Issue 195 of SOCIALIST REVIEW Published March 1996 Copyright © Socialist Review
It's not every day that you can hear a Republican hack proclaim, 'We've only just begun the class war.' But that's what Mike Murphy, media adviser to Republican presidential candidate Lamar Alexander, told a Wall Street Journal reporter.
Murphy explained that 'class war' was the way Alexander planned to attack millionaire publisher Steve Forbes, whose surge in opinion polls shook up the Republican primaries.
Between February and November the Republican Party, the more conservative of the two bosses' parties, will try to choose a nominee to run against Democrat president Bill Clinton.
Nine Republican challengers to Clinton--from Kansas Senator Robert Dole, the Senate majority leader, to California Congressman Robert Dornan, a right wing nut whose chief distinction is calling Clinton a traitor for his youthful opposition to the Vietnam War--are testing their support in state by state party nominating primaries.
The primaries choose delegates who are pledged to support particular candidates at the August Republican national convention. The candidate with the most delegates after the more than 20 primaries between now and then will be the Republican nominee to run against Clinton.
Forbes, the publisher of the business magazine Forbes, entered the primaries as an unknown.
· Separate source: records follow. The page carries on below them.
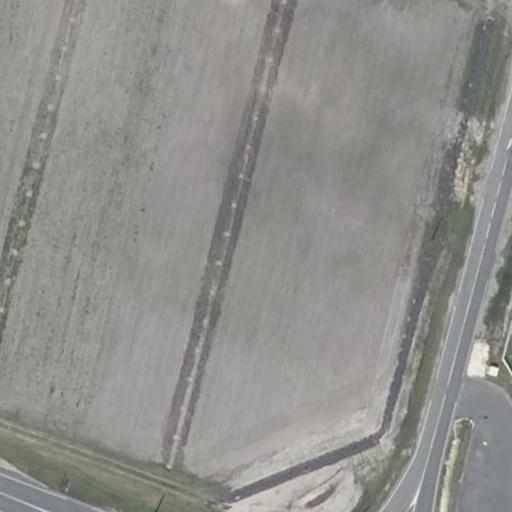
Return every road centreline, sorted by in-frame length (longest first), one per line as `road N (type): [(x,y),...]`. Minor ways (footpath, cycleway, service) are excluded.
road 1 (track): [(310,511),(361,476),(387,427),(445,211),(486,0)]
road 2 (tertiary): [(409,511),(511,134)]
road 3 (track): [(0,421),(253,511)]
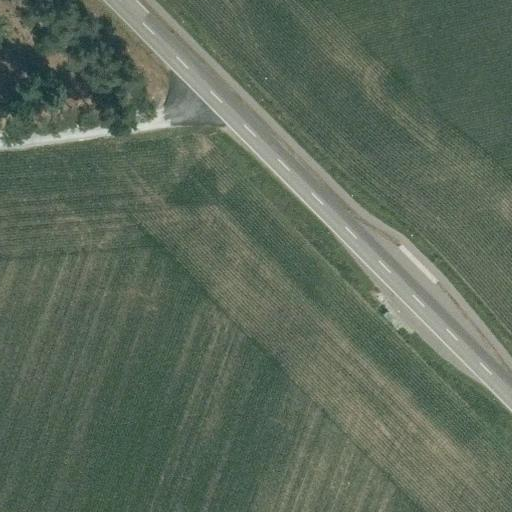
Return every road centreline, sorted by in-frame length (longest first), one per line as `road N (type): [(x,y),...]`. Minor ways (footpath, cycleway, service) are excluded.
road 1 (secondary): [(511,392),(116,0)]
road 2 (track): [(230,115),(0,143)]
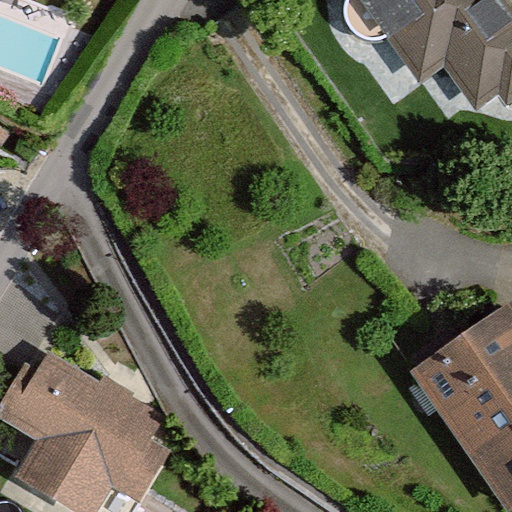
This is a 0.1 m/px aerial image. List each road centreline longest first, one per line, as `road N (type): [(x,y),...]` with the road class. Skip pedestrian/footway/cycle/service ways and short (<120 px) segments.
road 1 (residential): [(292,511),(235,473),(199,435),(54,176)]
road 2 (residential): [(159,0),(54,176)]
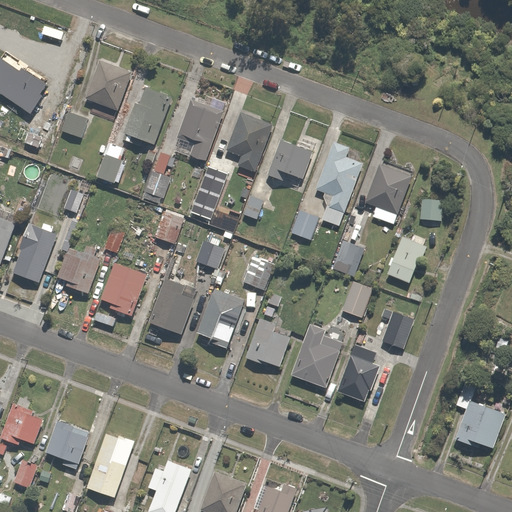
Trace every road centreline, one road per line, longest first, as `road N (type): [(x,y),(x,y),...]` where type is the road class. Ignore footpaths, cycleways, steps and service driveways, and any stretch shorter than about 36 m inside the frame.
road 1 (residential): [(68,0),(450,142),(476,163),(483,191),(476,237),(393,470)]
road 2 (residential): [(393,470),(0,323)]
road 3 (residential): [(506,511),(393,470)]
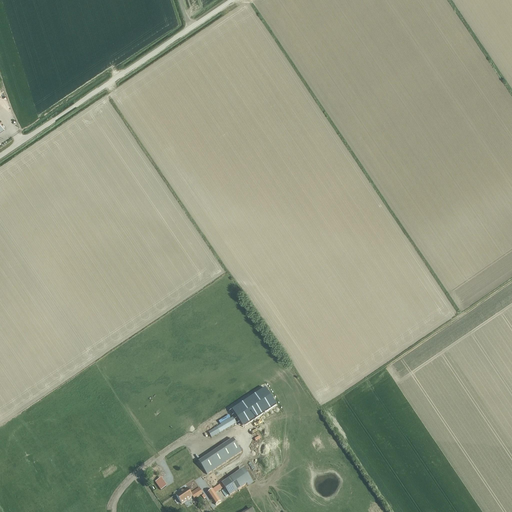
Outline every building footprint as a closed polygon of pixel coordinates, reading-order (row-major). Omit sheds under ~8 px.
[(265,389),(232,411),(240,423),(243,427),(276,405),(265,389)] [(207,475),(242,453),(233,440),(199,463),(207,475)] [(238,472),(221,484),(230,496),(246,485),(238,472)] [(220,485),(213,490),(215,493),(223,488),(220,485)] [(187,488),(176,495),(182,504),(193,497),(194,498),(203,493),(200,488),(191,494),(187,488)] [(221,502),(213,490),(208,493),(216,505),(221,502)]
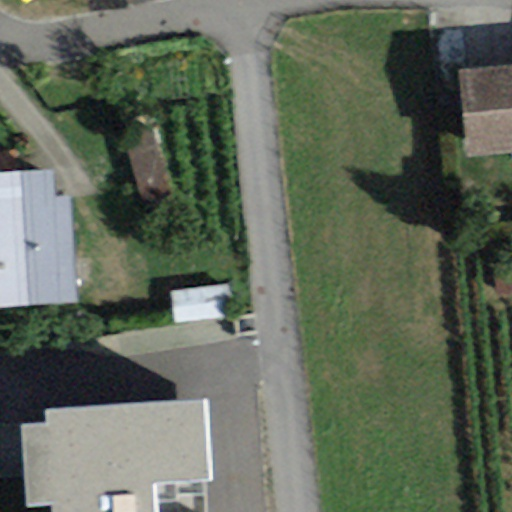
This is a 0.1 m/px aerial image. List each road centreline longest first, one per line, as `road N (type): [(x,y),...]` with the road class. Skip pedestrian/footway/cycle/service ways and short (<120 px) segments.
road 1 (residential): [(288,511),(246,1)]
road 2 (residential): [(246,1),(0,42)]
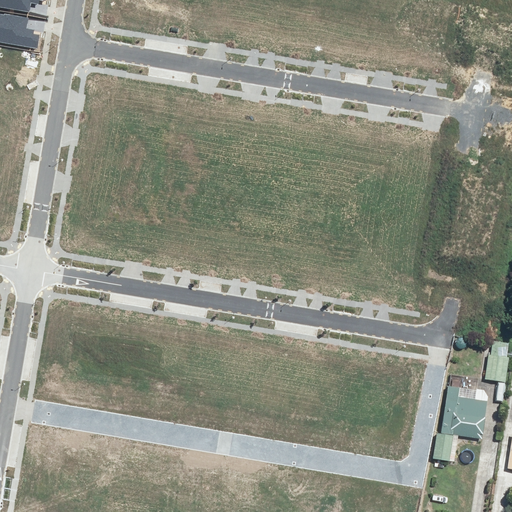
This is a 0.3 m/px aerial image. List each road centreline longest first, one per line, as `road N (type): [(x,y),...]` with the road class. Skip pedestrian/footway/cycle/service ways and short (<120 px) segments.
road 1 (residential): [(8,401),(411,470),(434,339)]
road 2 (residential): [(30,269),(434,339)]
road 3 (residential): [(68,44),(447,109)]
road 4 (residential): [(68,44),(30,269)]
road 5 (residential): [(30,269),(8,401)]
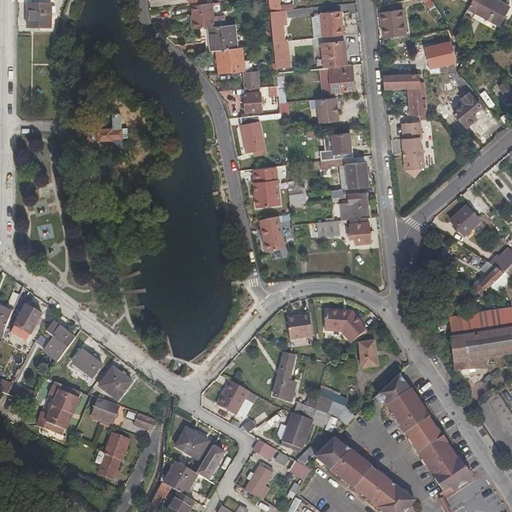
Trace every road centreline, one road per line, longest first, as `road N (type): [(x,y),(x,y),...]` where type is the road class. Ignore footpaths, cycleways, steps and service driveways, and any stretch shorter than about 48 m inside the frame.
road 1 (residential): [(136,0),(140,23),(215,110),(254,283),(270,306)]
road 2 (residential): [(7,0),(0,255)]
road 3 (residential): [(365,0),(388,239)]
road 4 (residential): [(0,256),(188,393)]
road 5 (residential): [(387,311),(511,496)]
road 6 (residential): [(511,137),(388,239)]
road 7 (residential): [(188,393),(194,409),(241,438),(245,451),(210,511)]
road 8 (residential): [(270,306),(306,287),(333,286),(387,311)]
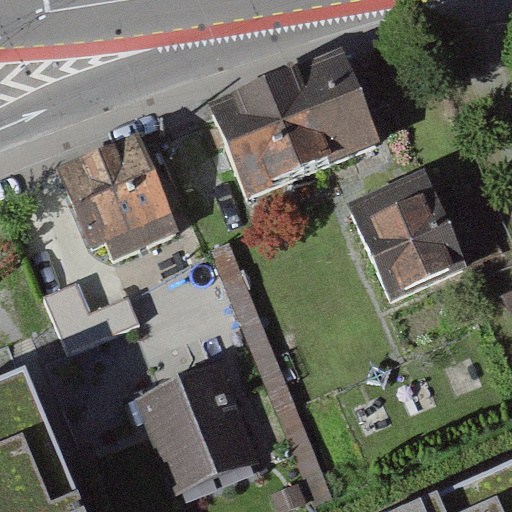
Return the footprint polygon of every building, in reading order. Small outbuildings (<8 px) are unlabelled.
[(357,61),(222,112),(257,205),(392,154),(357,61)] [(149,142),(68,176),(109,273),(190,239),(149,142)] [(351,212),(394,300),(454,271),(410,183),(351,212)] [(90,315),(78,285),(43,299),(67,359),(141,328),(129,299),(90,315)] [(238,378),(146,412),(182,510),(274,477),(238,378)] [(88,511),(40,396),(0,412),(0,511),(88,511)] [(511,511),(511,484),(450,511),(511,511)]
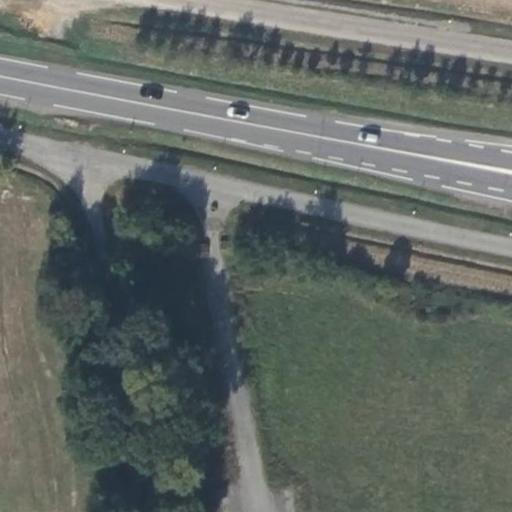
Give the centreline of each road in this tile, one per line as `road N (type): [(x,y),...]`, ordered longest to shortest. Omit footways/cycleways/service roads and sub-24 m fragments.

He ploughed $20 million of his own money into advertising to promote his crackpot 'flat tax'--abolishing progressive income tax so that rich and poor alike pay the same percentage of their income in taxes.
Alexander, a millionaire and former Bush administration official, has been knocking Forbes as a 'zillionaire'. His '141 foot yacht is tax deductible', Alexander said of Forbes. Dole, the front runner, slammed Forbes for wanting to attack social security pensions for the elderly.
For the Republicans this was not the way it was supposed to be. When they won Congress in the 1994 mid-term election they proclaimed that the election heralded a 'realignment' in American politics and that their 'revolution'--a hard right programme of cuts in welfare spending and giveaways to big business--would change American politics for good.
More than one year later the 'revolution' lies in a shambles on the floor of Congress as Clinton has blocked some of the most right wing legislation. The Republican juggernaut which rode into the Congress last year has cracked into squabbling factions of religious zealots, and country club 'moderates'.
The religious right clamours for laws against abortion and gay rights. It has latched on to the candidacy of television commentator Patrick Buchanan, who, with support from the Christian Coalition, beat Dole in the New Hampshire primary last month. Suddenly the media are describing Buchanan as a serious--rather than as a 'fringe'--candidate.
Forbes, considered a 'moderate' because he doesn't want to outlaw abortion, has the backing of the party's 'supply siders', who believe that cutting tax on the rich will lead to a boom in the economy.
And then there is Dole, who has the support of nearly every Republican elected official on the federal and state level, but for whom the most committed Republican activists feel little enthusiasm. With all the mudslinging and 'negative' campaigning, whoever emerges at the head of the Republican pack will be weakened because of it.
All of this has left Clinton sitting in the driver's seat. With very little effort, he has catapulted himself ahead of the Republican field in most opinion polls. In contrast to the ghouls and goblins who are vying for the Republican nomination, Clinton has offered himself as a reasonable 'centrist' alternative. But his reasonable centrism sounds more and more like warmed over conservatism every day.
After hearing Clinton's January State of the Union message, Republican national chairman Haley Barbour said he thought the ghost of Ronald Reagan had taken over Clinton's body. In 1992 Clinton campaigned against 12 years of trickledown economics'. He promised 'change' and 'health care for every American'. Instead, he left a string of broken promises--including compromising away his health care reform package and surrendering to bigots after he had pledged to end the military's discrimination against gays and lesbians--which have disillusioned supporters.
And in trying to steal Republican thunder on crime, welfare and immigration, he politicised issues which the Republicans used to elect the most conservative Congress in 40 years in 1994. Clinton's conservative rhetoric has simply shifted mainstream politics to the right.
For example, the recent debate on health care between Democrats and Republicans is about how deeply to cut federal health care programmes--rather than about reform to guarantee all Americans health care. No candidate asks why government spending that helps working people is being slashed while the military budget keeps rising.
Despite this, the AFL-CIO, the US main trade union federation, has already announced that it will endorse Clinton and spend $35 million campaigning for his re-election, $15 million more than it is dedicating to recruiting unorganised workers.
Meanwhile, the gap between 'official' politics and ordinary people's aspirations continues to grow.
According to a recent national survey, the majority of Americans support spending tax dollars for job retraining, housing for the homeless, treatment for people with Aids, food stamps, social security, treatment for drug addicts and welfare for children of single teen mothers.
'Public education' and 'attention to children' are among the most important problems in the US, poll respondents said, while 'illegal immigration' and 'too much government regulation' were among the least important problems cited.
But where is the candidate who reflects these priorities? Certainly not in the Republican primaries. And certainly not in Clinton--whose record provides three years of proof.